Description of problem: text/plain attachments don't open in the browser. Apparently it's a security setting? I dunno, if we're not confident in the browser to do the right thing on text/plain I think we have larger issues.
I've maintained many of our web browsers (Firefox, Netscape 4.x when we still shipped that, Mozilla, SeaMonkey, etc.) offered in Red Hat Enterprise Linux and Fedora, for nigh on 5 years for Red Hat, and several years prior to that working at Netscape. I'm extremely curious to know what specific security issues we're concerned about, especially given the fact that the Mozilla guys (who just so happen to be the upstream for Bugzilla) have not disabled viewing attachments inline, and defects in the browser would impact customers. If this is for an alternative (non-default) browser, might I suggest using browser detection for the specific browser, and then offering users of that browser a warning with an option to continue? Feel free to respond directly to me via private e-mail.
It was disabled until we can find a better way due to security problems with cross site scripting. http://www.bugzilla.org/security/2.22.6/: Vulnerability Details ===================== Class: Abuse of Functionality (Attachments) Versions: Every version before 2.22.7, 3.0.7, 3.2.1, or 3.3.2 Fixed In: 2.22.7, 3.0.7, 3.2.1, 3.3.2 Description: Bugzilla users can upload HTML or JavaScript attachments that are then viewed by other users in their web browsers. A malicious user could trick another Bugzilla user into viewing a malicious attachment that could then operate as that user. Since Bugzilla would view attachments using the same domain name as the rest of the application, such malicious attachments could access the cookies of the user and perform other activities usually restricted by the cross-site request protections of web browsers. Bugzilla now provides a two-fold solution to this problem: Bugzilla 2.22.7, 3.0.7, 3.2.1, and 3.3.2 now prevent users from viewing attachments in their browsers, by default. There is a new parameter named "allow_attachment_display" that administrators can enable to override this protection. Once this parameter is turned on, Bugzilla 3.0.7, 3.2.1, and 3.3.2 allow administrators to specify that attachments should be viewed using a different domain. This increases safety for the end user by enabling the browser's cross-domain request protections. References: https://bugzilla.mozilla.org/show_bug.cgi?id=38862 https://bugzilla.mozilla.org/show_bug.cgi?id=472206 ----------- bugzilla.mozilla.org is able to go the alternative domain name route to continue to allow displaying of attachments where we could not do that here due to our system configuration. We may start to allow displaying of specific attachment types such as text/plain but we need to make sure we can sanitize others first. Dave
*** Bug 485329 has been marked as a duplicate of this bug. ***
Can we please exempt text/plain starting yesterday? This is very very annoying and seriously disrupts our workflow. For an example just look at bug 485331, which has 6! plain text attachments, this is not unusual for an anaconda bug and we have 200 open anaconda bugs! We've regressed from: click attachment -> see it To: click, save as dialog pops up, save, open texteditor, click on open file, search file, click, see it And that multiplied by 6 for just one bug! Since browsers do not parse text/plain, but simply display it, their is no scripting here and thus also no cross site scripting.

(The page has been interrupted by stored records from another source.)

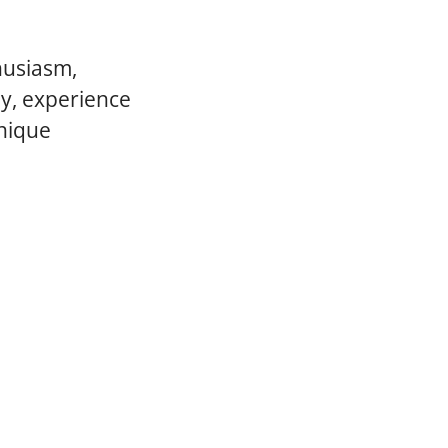
husiasm,
ly, experience
unique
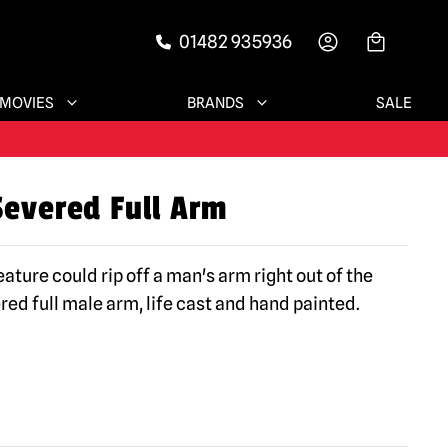
01482 935936
-->
MOVIES
BRANDS
SALE
Severed Full Arm
ature could rip off a man's arm right out of the
ed full male arm, life cast and hand painted.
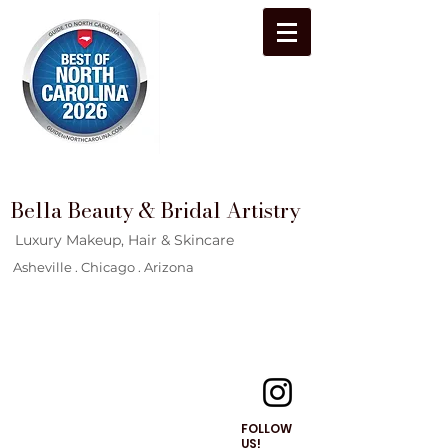
Bella Beauty & Bridal Artistry
Luxury Makeup, Hair & Skincare
Asheville . Chicago . Arizona
FOLLOW
US!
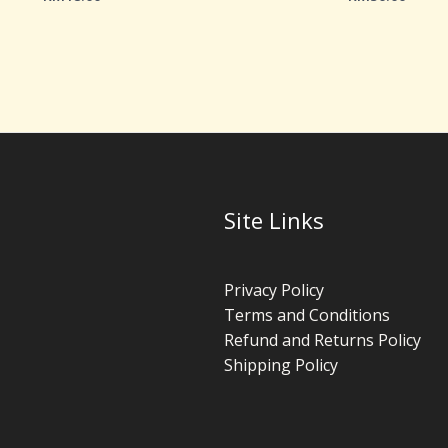
Site Links
Privacy Policy
Terms and Conditions
Refund and Returns Policy
Shipping Policy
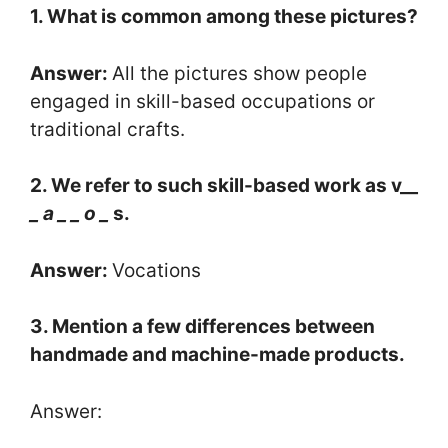
1. What is common among these pictures?
Answer:
All the pictures show people
engaged in skill-based occupations or
traditional crafts.
2. We refer to such skill-based work as v__
_ a _
_ o _
s.
Answer:
Vocations
3. Mention a few differences between
handmade and machine-made products.
Answer:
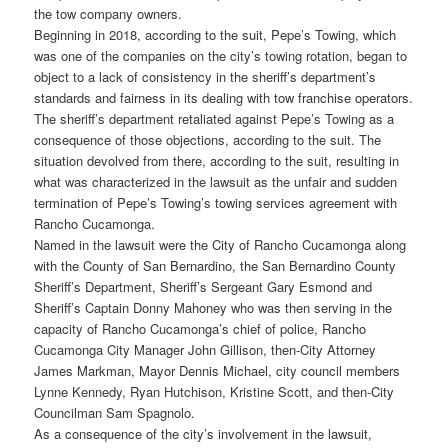
the tow company owners.
Beginning in 2018, according to the suit, Pepe’s Towing, which
was one of the companies on the city’s towing rotation, began to
object to a lack of consistency in the sheriff’s department’s
standards and fairness in its dealing with tow franchise operators.
The sheriff’s department retaliated against Pepe’s Towing as a
consequence of those objections, according to the suit. The
situation devolved from there, according to the suit, resulting in
what was characterized in the lawsuit as the unfair and sudden
termination of Pepe’s Towing’s towing services agreement with
Rancho Cucamonga.
Named in the lawsuit were the City of Rancho Cucamonga along
with the County of San Bernardino, the San Bernardino County
Sheriff’s Department, Sheriff’s Sergeant Gary Esmond and
Sheriff’s Captain Donny Mahoney who was then serving in the
capacity of Rancho Cucamonga’s chief of police, Rancho
Cucamonga City Manager John Gillison, then-City Attorney
James Markman, Mayor Dennis Michael, city council members
Lynne Kennedy, Ryan Hutchison, Kristine Scott, and then-City
Councilman Sam Spagnolo.
As a consequence of the city’s involvement in the lawsuit,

Please please exempt text/plain from this blocking ASAP. It makes bugzilla seriously unpleasant to use.
This could be mitigated temporarily by setting 209.132.176.231 as the hostname of the attachment server. Of course, anyone that visited bugzilla via the hostname would still be at risk, however, anyone that does is more likely to understand the risks of doing so.
Changes committed to cvs and will be included in the next update (likely Mon Feb 16 earliest).